I’m working on accelerating the batched matrix multiplication project, I have read the Alibaba’s work which is about machine translation acceleration with TVM, now I also want do some experiment on batched-matmul with TVM.
I noted that for each time, TVM can only generate one fix-size matmil-function.
However, for a higher level function like cublasSgemmBatched , it can fix any size.

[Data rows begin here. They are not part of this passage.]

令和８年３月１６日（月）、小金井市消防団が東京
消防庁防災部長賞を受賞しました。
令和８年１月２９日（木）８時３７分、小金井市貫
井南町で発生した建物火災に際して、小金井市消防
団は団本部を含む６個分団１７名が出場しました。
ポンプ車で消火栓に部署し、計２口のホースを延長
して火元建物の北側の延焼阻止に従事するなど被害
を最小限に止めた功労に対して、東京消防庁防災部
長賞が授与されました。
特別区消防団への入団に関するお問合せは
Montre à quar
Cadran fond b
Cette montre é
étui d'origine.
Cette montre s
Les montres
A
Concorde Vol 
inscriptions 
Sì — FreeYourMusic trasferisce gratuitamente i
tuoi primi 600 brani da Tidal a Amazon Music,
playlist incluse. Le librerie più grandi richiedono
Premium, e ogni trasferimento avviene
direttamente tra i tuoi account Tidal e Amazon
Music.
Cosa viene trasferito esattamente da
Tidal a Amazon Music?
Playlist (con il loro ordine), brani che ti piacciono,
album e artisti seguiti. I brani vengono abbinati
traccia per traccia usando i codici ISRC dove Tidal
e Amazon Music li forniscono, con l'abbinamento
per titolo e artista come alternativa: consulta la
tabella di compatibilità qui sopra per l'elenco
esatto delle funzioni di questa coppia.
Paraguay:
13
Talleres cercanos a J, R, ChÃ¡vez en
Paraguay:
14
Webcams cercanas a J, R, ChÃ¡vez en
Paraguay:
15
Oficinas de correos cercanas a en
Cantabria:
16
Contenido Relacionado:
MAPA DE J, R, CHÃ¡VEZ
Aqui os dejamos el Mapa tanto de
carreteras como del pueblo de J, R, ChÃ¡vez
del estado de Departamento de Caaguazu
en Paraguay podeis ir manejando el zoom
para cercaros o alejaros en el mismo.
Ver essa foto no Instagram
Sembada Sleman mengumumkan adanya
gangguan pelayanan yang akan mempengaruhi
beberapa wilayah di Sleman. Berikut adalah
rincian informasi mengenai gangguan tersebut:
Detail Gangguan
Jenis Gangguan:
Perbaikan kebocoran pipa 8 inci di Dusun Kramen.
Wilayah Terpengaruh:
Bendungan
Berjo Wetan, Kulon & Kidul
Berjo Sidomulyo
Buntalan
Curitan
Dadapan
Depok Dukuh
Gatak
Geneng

Does this means I should have to generate several fix-size kernals, then wrapped them into a function like cublasSgemmBatched , or there is some smarter way to directly build a function like cublasSgemmBatched does>
The shapes (sizes) will dramatically affect the speed of different kernel implementations. Typically in TVM the approach is to define a single schedule template that describes a class of kernel implementations without filling in details such as tiling sizes or thread block dimensions, and to then automatically tune this template for each configuration. This is our “smarter” way of generating variations for each shape that you want to support, but at the end of the day we do recompile for each different shape.
Longer explanation below…
You will likely find that even though routines in vendor specific libraries support “every” size in a “single” kernel, there are usually many shape-specific branches in the code which will either vary implementation details or use a different strategy altogether. Even worse, the rules for which strategy to pick may not be intuitive and may leave corner-cases poorly supported. The “coverage” provided by libraries can often be an illusion created by many hours of laborious manual tuning.

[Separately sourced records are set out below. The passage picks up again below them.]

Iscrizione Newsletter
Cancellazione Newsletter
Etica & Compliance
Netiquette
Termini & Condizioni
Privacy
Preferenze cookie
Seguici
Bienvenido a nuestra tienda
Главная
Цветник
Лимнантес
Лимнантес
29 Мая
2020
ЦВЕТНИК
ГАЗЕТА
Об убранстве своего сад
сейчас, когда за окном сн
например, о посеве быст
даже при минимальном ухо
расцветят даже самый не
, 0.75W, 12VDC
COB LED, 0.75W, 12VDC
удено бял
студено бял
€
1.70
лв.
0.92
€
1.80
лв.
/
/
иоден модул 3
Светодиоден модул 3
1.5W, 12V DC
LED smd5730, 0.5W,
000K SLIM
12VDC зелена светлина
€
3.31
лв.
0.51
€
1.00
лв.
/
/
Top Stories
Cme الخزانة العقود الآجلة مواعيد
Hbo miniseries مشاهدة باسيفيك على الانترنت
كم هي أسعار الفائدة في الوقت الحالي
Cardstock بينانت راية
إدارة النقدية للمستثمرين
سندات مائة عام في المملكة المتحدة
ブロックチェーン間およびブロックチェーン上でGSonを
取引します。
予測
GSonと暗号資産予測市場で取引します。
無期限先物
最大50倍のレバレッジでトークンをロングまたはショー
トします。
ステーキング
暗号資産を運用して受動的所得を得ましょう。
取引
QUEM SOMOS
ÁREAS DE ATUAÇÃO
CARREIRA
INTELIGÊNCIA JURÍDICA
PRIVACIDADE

We also find that TVM’s performance advantages often come from the ability to highly specialize to a particular operator shape. Often, the newest workloads (e.g., cutting edge CNN topologies) are the ones where TVM enjoys the highest performance relative to hand-tuned libraries because of their limited support for some shapes despite being “generic.”
Thank you so much for your kind reply.
So based on your suggestion, can I take this problem in this way: I should working towards on the special shape computation or special case based on our model, other than to beat cublasSgemmBatched in a whole, right?